Reporter 2. Les Derniers Jours du Che

À Cuba, les filles sont belles et le rhum coule à flots. C'est dans un bar de la Havane que Yann Road, reporter de terrain encore vert, rencontre un confrère du New-York Times qui lui confie qu'Ernesto Guevara, introuvable depuis son échec au Congo, se trouverait en Bolivie pour diriger la révolution naissante. En ce mois d'avril 1967, le correspondant français se fie à son intuition ; il n'hésite pas à s'enfoncer dans la jungle et à se mêler aux guérilleros pour faire, espère t-il, une rencontre exceptionnelle et peut-être, le reportage de sa vie. Il est loin de se douter que ce seront là les Derniers jours du Che.

Après Bloody Sunday,
Renaud Garreta et Laurent Granier s'attellent, non plus à un événement, mais à une figure célèbre majeure. Le lecteur retrouve Yann, le personnage récurent de la série. Le début du récit est assez verbeux du fait de la mise en place du contexte politique et de la recherche des éléments pour la localisation du Che. Cela entraine un déséquilibre au niveau du texte et de la composition des cases : les phylactères chargés sont clairement à l'étroit et étouffe le dessin. La narration s'aère cependant au fil de la lecture avec une fin plus riche en émotions, le point d'orgue étant le retour du corps du Che, son exposition et le témoignage du supposé bourreau. La tension monte ainsi progressivement et l'immersion devient naturelle de par la crédibilité du propos et la bonne explication des enjeux de part et d'autres, notamment l'opportunisme du gouvernement bolivien qui ne crache pas dans la soupe américaine et vice versa. Le duo d'auteurs parvient à un bon mélange entre fiction et réalité grâce à personnalité attachante du journaliste idéaliste et de la précision des informations avérées, l'aventure du jeune chroniqueur servant de fil directeur pour dynamiser le fond historique.

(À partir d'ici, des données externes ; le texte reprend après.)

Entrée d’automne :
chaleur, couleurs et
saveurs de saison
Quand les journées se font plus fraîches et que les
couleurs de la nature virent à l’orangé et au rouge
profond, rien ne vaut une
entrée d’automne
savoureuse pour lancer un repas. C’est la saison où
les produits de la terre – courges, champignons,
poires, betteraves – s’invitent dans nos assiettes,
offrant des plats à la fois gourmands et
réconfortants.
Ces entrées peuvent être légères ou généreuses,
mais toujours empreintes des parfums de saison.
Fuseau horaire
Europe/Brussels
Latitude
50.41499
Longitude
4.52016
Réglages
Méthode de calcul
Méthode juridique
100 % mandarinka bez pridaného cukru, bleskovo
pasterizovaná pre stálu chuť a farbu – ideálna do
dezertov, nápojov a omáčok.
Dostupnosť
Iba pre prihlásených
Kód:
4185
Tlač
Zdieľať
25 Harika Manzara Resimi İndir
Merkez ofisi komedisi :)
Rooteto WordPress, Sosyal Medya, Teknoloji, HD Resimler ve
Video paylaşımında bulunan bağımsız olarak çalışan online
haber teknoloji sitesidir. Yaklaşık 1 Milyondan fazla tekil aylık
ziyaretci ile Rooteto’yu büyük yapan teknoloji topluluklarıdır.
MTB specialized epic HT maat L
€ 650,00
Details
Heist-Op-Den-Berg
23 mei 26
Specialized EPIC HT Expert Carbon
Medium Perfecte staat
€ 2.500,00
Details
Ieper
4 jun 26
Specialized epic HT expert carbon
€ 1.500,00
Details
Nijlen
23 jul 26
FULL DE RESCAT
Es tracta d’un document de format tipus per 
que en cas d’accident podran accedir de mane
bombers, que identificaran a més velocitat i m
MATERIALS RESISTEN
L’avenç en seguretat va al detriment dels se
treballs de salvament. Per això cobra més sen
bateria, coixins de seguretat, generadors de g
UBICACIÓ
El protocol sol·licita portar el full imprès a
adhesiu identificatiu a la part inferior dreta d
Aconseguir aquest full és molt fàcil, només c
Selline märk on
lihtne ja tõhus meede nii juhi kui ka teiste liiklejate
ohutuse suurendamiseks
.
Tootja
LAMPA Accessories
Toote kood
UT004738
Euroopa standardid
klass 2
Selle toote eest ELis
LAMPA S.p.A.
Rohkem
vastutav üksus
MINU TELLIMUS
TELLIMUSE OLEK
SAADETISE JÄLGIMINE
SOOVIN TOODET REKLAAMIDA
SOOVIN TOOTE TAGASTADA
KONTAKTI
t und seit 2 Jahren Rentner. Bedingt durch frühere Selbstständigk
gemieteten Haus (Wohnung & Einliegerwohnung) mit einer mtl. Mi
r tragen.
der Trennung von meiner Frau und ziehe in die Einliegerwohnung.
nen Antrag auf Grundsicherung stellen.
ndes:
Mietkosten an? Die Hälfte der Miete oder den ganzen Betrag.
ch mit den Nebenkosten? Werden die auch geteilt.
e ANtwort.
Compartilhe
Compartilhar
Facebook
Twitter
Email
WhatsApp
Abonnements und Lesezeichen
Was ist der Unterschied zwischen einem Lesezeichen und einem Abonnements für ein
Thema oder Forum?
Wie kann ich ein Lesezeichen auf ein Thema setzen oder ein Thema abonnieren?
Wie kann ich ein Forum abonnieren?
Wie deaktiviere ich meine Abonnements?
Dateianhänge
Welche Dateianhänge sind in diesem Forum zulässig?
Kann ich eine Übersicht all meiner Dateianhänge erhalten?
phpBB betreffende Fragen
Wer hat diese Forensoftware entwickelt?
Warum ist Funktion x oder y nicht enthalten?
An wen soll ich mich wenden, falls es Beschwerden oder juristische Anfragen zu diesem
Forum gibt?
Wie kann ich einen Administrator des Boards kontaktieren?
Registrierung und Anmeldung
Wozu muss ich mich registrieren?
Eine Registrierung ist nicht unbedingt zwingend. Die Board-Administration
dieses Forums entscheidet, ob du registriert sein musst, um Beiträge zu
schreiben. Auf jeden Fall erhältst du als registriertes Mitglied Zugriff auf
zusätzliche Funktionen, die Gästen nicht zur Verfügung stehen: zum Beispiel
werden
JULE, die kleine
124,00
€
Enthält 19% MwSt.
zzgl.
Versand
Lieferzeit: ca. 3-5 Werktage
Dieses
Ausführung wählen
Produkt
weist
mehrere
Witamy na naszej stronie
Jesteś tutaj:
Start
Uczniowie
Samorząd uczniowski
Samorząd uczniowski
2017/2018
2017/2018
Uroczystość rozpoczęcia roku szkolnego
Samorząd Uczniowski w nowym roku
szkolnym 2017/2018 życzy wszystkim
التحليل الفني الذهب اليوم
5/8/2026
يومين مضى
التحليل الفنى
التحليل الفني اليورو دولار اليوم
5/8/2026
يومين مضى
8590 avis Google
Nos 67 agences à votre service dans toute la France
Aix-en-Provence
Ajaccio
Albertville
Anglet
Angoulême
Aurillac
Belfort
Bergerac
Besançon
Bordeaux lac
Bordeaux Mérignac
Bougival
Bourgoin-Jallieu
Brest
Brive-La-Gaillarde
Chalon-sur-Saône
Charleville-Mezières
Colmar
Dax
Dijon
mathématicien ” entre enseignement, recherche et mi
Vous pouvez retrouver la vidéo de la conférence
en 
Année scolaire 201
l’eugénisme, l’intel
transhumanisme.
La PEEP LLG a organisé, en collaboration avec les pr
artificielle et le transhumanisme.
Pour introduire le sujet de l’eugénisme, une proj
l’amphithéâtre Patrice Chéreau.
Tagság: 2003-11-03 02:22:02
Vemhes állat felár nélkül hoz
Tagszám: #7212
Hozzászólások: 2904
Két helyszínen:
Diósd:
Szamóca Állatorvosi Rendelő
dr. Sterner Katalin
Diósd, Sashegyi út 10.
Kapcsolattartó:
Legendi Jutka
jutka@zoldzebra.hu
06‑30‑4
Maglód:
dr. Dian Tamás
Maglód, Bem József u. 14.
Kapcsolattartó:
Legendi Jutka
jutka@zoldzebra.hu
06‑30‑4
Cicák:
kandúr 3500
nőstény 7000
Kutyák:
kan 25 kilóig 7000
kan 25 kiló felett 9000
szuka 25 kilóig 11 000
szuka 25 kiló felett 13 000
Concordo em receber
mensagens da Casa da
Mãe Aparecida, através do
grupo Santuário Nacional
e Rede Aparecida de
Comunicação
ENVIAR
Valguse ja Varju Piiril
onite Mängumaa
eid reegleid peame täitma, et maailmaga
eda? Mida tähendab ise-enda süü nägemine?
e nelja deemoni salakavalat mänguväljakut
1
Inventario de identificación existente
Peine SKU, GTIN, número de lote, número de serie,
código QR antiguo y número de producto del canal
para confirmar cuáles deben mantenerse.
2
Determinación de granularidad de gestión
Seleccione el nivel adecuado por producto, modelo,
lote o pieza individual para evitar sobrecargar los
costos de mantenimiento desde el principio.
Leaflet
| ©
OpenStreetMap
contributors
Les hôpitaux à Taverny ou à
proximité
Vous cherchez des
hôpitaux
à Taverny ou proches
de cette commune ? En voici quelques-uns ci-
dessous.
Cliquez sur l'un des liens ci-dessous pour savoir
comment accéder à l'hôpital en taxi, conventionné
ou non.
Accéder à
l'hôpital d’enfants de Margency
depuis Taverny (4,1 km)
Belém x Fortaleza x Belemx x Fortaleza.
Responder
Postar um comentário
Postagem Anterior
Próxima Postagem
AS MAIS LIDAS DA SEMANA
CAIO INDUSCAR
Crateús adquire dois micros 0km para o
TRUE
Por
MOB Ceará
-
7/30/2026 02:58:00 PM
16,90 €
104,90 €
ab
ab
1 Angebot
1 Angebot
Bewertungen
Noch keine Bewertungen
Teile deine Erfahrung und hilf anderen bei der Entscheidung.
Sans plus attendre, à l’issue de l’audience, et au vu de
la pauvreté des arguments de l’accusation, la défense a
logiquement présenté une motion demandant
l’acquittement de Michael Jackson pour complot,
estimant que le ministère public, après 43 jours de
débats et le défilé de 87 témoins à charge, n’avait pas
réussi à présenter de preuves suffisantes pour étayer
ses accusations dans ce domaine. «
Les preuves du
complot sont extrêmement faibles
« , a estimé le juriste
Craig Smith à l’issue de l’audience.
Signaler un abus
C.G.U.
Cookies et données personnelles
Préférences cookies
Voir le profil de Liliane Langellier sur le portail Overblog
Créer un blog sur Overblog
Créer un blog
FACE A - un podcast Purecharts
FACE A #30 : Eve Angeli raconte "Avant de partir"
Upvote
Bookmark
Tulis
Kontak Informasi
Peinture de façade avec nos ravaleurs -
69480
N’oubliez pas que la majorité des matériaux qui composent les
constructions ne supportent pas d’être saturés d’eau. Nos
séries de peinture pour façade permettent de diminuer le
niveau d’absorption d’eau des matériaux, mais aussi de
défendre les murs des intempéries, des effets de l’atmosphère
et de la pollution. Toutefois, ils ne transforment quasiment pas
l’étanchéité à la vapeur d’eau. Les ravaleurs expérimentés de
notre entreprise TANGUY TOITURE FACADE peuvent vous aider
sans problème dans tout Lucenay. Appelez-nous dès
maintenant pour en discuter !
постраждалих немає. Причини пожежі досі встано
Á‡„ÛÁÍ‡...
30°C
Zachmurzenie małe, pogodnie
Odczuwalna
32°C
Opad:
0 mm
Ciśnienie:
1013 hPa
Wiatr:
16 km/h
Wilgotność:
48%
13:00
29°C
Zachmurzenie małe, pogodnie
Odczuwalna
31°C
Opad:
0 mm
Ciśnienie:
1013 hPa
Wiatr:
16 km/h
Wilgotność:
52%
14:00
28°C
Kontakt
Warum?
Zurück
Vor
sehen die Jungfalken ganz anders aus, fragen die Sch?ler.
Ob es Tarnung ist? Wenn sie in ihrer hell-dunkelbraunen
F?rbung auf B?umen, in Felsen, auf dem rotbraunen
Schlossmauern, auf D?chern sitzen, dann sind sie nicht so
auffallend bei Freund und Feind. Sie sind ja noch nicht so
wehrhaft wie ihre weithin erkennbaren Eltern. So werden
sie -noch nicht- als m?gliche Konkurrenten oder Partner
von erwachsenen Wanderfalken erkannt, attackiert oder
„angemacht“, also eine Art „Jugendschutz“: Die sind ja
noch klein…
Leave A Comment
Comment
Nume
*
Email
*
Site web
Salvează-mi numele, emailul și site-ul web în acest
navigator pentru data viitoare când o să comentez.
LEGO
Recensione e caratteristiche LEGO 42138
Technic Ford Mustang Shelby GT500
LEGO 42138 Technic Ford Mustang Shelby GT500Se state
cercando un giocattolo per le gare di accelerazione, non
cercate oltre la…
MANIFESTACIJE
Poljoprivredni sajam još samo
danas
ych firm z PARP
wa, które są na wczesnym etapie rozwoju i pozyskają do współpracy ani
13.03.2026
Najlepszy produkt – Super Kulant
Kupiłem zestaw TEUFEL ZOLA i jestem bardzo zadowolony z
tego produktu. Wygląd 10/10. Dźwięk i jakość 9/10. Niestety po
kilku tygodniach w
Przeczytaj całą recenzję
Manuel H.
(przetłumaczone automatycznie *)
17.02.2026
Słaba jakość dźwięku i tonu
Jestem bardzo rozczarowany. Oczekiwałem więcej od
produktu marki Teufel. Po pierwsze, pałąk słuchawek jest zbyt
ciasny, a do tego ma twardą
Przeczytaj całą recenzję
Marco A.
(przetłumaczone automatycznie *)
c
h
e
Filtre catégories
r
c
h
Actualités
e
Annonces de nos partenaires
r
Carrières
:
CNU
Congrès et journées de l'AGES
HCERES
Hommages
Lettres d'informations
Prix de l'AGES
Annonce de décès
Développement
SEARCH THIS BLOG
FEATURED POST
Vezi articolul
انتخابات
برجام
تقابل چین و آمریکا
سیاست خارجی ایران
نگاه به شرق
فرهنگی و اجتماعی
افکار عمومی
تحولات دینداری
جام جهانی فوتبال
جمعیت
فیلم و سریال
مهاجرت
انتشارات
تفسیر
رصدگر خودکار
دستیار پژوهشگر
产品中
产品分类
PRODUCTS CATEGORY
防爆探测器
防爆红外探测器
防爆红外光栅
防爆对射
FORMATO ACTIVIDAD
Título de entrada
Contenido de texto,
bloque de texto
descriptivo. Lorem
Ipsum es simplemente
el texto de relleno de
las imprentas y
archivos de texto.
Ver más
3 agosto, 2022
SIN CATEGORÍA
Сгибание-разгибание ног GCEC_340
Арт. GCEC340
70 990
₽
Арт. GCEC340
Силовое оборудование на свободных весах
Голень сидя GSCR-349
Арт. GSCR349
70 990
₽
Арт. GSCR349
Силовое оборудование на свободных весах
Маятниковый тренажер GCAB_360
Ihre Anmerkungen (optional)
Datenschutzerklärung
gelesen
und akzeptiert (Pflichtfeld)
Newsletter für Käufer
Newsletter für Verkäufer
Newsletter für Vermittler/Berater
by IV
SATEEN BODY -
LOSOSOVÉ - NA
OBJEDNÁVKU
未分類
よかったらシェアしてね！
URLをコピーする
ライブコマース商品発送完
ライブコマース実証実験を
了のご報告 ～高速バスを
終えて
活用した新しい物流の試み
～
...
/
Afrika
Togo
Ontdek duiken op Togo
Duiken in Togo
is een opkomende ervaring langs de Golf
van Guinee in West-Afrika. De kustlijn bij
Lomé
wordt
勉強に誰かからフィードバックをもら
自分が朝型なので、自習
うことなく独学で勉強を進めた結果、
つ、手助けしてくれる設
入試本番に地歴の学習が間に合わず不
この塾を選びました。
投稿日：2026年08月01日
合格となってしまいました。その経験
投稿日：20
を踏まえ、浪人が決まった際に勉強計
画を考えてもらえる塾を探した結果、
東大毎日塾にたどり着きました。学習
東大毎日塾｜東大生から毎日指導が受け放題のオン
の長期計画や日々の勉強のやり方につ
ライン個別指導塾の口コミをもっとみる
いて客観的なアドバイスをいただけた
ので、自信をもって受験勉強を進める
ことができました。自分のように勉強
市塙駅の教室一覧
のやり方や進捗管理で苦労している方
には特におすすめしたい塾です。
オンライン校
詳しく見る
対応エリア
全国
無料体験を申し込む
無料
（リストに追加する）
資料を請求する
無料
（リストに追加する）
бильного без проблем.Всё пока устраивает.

Le graphisme réaliste de Gontran Toussaint est de bonne facture, particulièrement dans les paysages vivants et détaillés, néanmoins, il reste assez irrégulier dans l'exécution des visages, souvent empreints de rigidité. Les couleurs prononcées surprenantes donnent un rendu «old school» qui, passé les premières pages, colle finalement bien au contexte de l'époque évoquée. Avec l'expérience et son talent manifeste, nul doute qu'il saura se départir de son classicisme pour acquérir son propre style et remédier à ses petits défauts.

Malgré des débuts un peu bavards, ce docu-fiction s'avère relativement intéressant et captivant. En évitant tout parti-pris, le scénario s'attache à mettre en évidence l'influence d'un homme qui, par son aura et son charisme indéniables, fit trembler les plus grandes puissances.